I recently worked with Blackwood on some recommendations for a hospice charity. As I looked through the charity’s website and fundraising materials, I could see they did amazing work, but the way they talked about it was abstract and sanitised. Care for the dying is a highly emotive topic, and yet here was this sea of safe, almost clinical word choices.
I urged them to warm up their language, to make more arresting or unusual or concrete word choices. Don’t talk about ‘life-limiting illness,’ talk about dying. Don’t talk about ‘enhanced quality of life,’ talk about holding people’s hands, talk about flowers, talk about pillows. Don’t tell me you ‘offer support to families and loved ones,’ make me see what that looks like. Make me feel what it feels like.
What I was asking them to do was the same thing I always try to do in the copy I write – to make use of Weird Words.
Never underestimate the power of a well placed Weird Word. In the first few paragraphs of this very post I used words like ‘whim,’ ‘nudge,’ ‘toothless,’ ‘kinky.’ I did this on purpose, knowing they would give those all-important kickoff paragraphs a pleasing, eyecatching texture. Now of course context is all, and words that are appropriate here in this relatively informal blog post might not suit a more high-profile piece of business communication.

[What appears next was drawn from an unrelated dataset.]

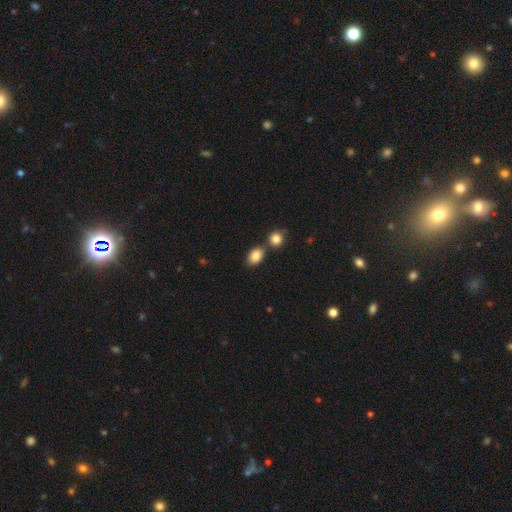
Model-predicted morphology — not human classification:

But then again, they might.
I will never forget a writing exercise I foisted on my fellow copywriters at my last agency during an informal Copy Chat in a café around the corner from our Brighton office. I hope you’ll humour me if I foist it on you now, and encourage you to give it a try.
1) Gather as many of your staff as you can around a table.
2) Begin by each making a list of your favourite words. Not your favourite concepts (‘love,’ ‘happiness,’ etc.) but your actual words. The ones that are fun to say. The ones that have what our friends in the food industry call ‘mouthfeel.’ Words like ‘truculent’, ‘pizzazz,’ ‘plonk’ or ‘archangel.’
3) Choose one from your list and write it, along with a short definition, at the top of a new sheet of paper.
4) Pass this paper to the person on your right, and take the one from the person on your left.
5) Using this word and definition as a first sentence, write a piece of communication – a sales letter, a radio ad, a job posting – for your business.
This fifth step is the kicker. The one that gets people scratching their heads. But push through that. Just start writing and see where you end up. You’ve started with a Weird Word. You’re breaking out of Newspeak. Chances are that much of what you write is going to be a little bonkers, but you may be pleasantly surprised.
I still remember some of the passages my fellow writers ended up composing that day. One memorably used the word ‘petrichor’ (the smell of rain on hot ground) as a springboard into a great descriptive piece about life in a drought-stricken country. The Weird Word gave her this totally surprising but tangible way in. It snapped her out of her usual pattern of writing, and me out of my pattern of reading.
Find ways to do this. If you hold language at arm’s length, as if with a pair of tweezers, then your readers will feel that distance and they’ll hold you at arm’s length too.
If you can find surprising and engaging ways to hook them, they’ll gratefully keep reading what you have to say. Creativity: it’s Big Brother’s worst nightmare.